Message from @TheDogOfSinope
Discord ID: 498858801429086221
Sure seems to be applicable
well, doing these things doesn't flatten cities or cause the extinction of species...
One is not sustainable and the other is
so, I would respectfully argue that they are not the same.
Your position is in my opinion fatally hyperbolic.
I only hold this opinion when one side is playing as though it IS a nuclear conflict
a proverbial one of course
Please make a less extreme analogy that more crediably fits this argument.
I personally can't take the argument seriously in this form.
That's unfortunate
I could respond with something equally hyperbolic in the other direction that you also wouldn't accept?

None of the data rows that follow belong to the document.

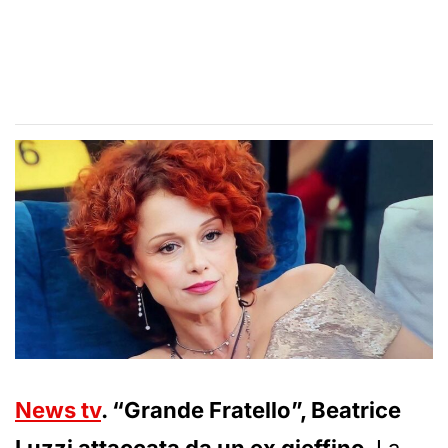
News tv
. “Grande Fratello”, Beatrice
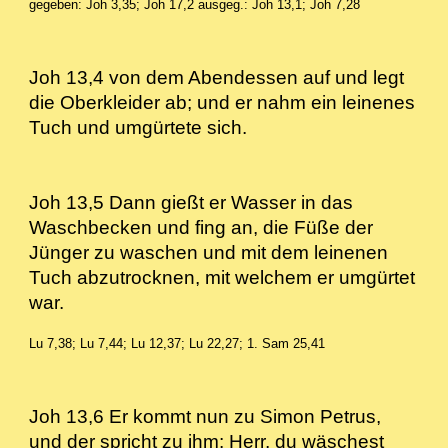
gegeben: Joh 3,35; Joh 17,2
ausgeg.: Joh 13,1; Joh 7,28
Joh 13,4 von dem Abendessen auf und legt
die Oberkleider ab; und er nahm ein leinenes
Tuch und umgürtete sich.
Joh 13,5 Dann gießt er Wasser in das
Waschbecken und fing an, die Füße der
Jünger zu waschen und mit dem leinenen
Tuch abzutrocknen, mit welchem er umgürtet
war.
Lu 7,38; Lu 7,44; Lu 12,37; Lu 22,27; 1. Sam 25,41
Joh 13,6 Er kommt nun zu Simon Petrus,
und der spricht zu ihm: Herr, du wäschest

accept or be willing to debate?
accept is a bit of a loaded term
I don't honestly expect anyone to accept my arguments
I offered a reason why the position was not credible.
That reason was not rebutted.
I think the Republicans are scared of what they could become if they start, en mass, acting proactively like the Democrats have been.
Or rather, of what the perception others will have of them if they should start acting differently.
Well, the price of not being effective is losing.
And the price for winning could very well be an arguable case for civil war.
If you're willing to pay that price then... basically concede your end of the game and accept your loss. Those that wish to keep playing can do so on whatever terms they choose. But your part in the game is done if you choose to lose.
And that includes changing the rules to spite your opposition. Which is why the moderates among the population have no idea who they should be throwing their weight behind.
It's about perception at this point. Optics, not necessarily policy.
The high road option lead to 60ish years of DNC domination, the largely uncontended loss of most of our core civic institutions, and a network of controlled information that has basically created this situation.
We tried your concept... it empirically failed.
*uncontested
It did. But no one has had to deal with the twin beasts of the internet and social media, hence my point.
The big war is control of information, yes?
Idealism is fine when tempered with pragmatism. It is a hazard otherwise.
I agree. But my question?
That is my answer.
I didn't argue with you the point that you supposedly rebutted. But look fine. Let's assume we just take everything here as read and move on.
This is the state of things to my mind. Democrats are clearly willing to speak out of both sides of their mouths. First, they will make a claim of being the moral arbiters because either they supposedly don't do what they accuse their opposition of doing or they apologized for it. Second, they will accuse their opposition of virtually anything to tarnish them. While neither of those positions are exclusive to one side, they have been utilized in a way I don't really think I've seen in recent memory.
Where we get into the point of what I was saying in not nearly enough words was that the Democrats have something Republicans simply don't have. A veritable nuclear arsenal of reputational destruction that can with an almost lightspeed rapidity destroy people. Between conventional media outlets and celebrity endorsements, the democrats have managed to maintain their popular culture stranglehold that is shockingly resilient. Republicans have no large scale popular culture or celebrity endorsements. This is a consequence of not playing the game decades ago when the need was urgent to do so.
If you are in competition with someone for anything... Love, Business, War, Ideas... you can't merely be idealistic about it.
However, this has resulted in a strange current day dichotomy that hinges at least in part on Trump himself. Democrats consistently overreact to the situation at hand. As a result, people watch and think "That isn't actually happening. Why are they lying and/or being hyperbolic regarding this?" Brett Kavanaugh being the preeminent example of this. Worse yet, Democrats are simply proving they are a reflection of the worst qualities of Trump which aren't the reason he got elected anyway.
The fact is, you don't have to "take the high road". You can still be realistic about what the dems are doing and keep handing them the rope to hang themselves with. The democrats are flailing and being incredibly silly in a way I haven't seen before. Republicans maintaining a sense of calm, decorum, and general discipline makes them look competent while Democrats look increasingly incompetent. Call out the opposition when you can hurt them. Ignore them when you can't. There isn't another strategy here at all.
Fact: Republicans don't have cultural control. They don't have the method to be able to dish out hits the way Democrats can and do.
Pragmatism here demands that Republicans effectively make strategic decisions about when to strike the dems but at the same time have the recognition they don't have the structural popular culture outlets to do it. Strike when and where you can but be clear when you do it and make sure you're not going to screw yourself when you do it.
Their weapon is more like a poison if you want to use analogies than it is a nuclear weapon.
It is most effective when used sparingly... it loses power the more frequently they use it. Resistance to the toxin happens.
As I said above, I did not like your analogy.
ok
you don't like the analogy
anything else?
I don't like it because it doesn't describe the subject.
It is contextually unsupportable. Nuclear weapons don't lose effectiveness the more you use them. They also annhilate everything leaving nothing.
A smear campaign relies upon belief which is not as reliable as the physical laws which govern a fission bomb.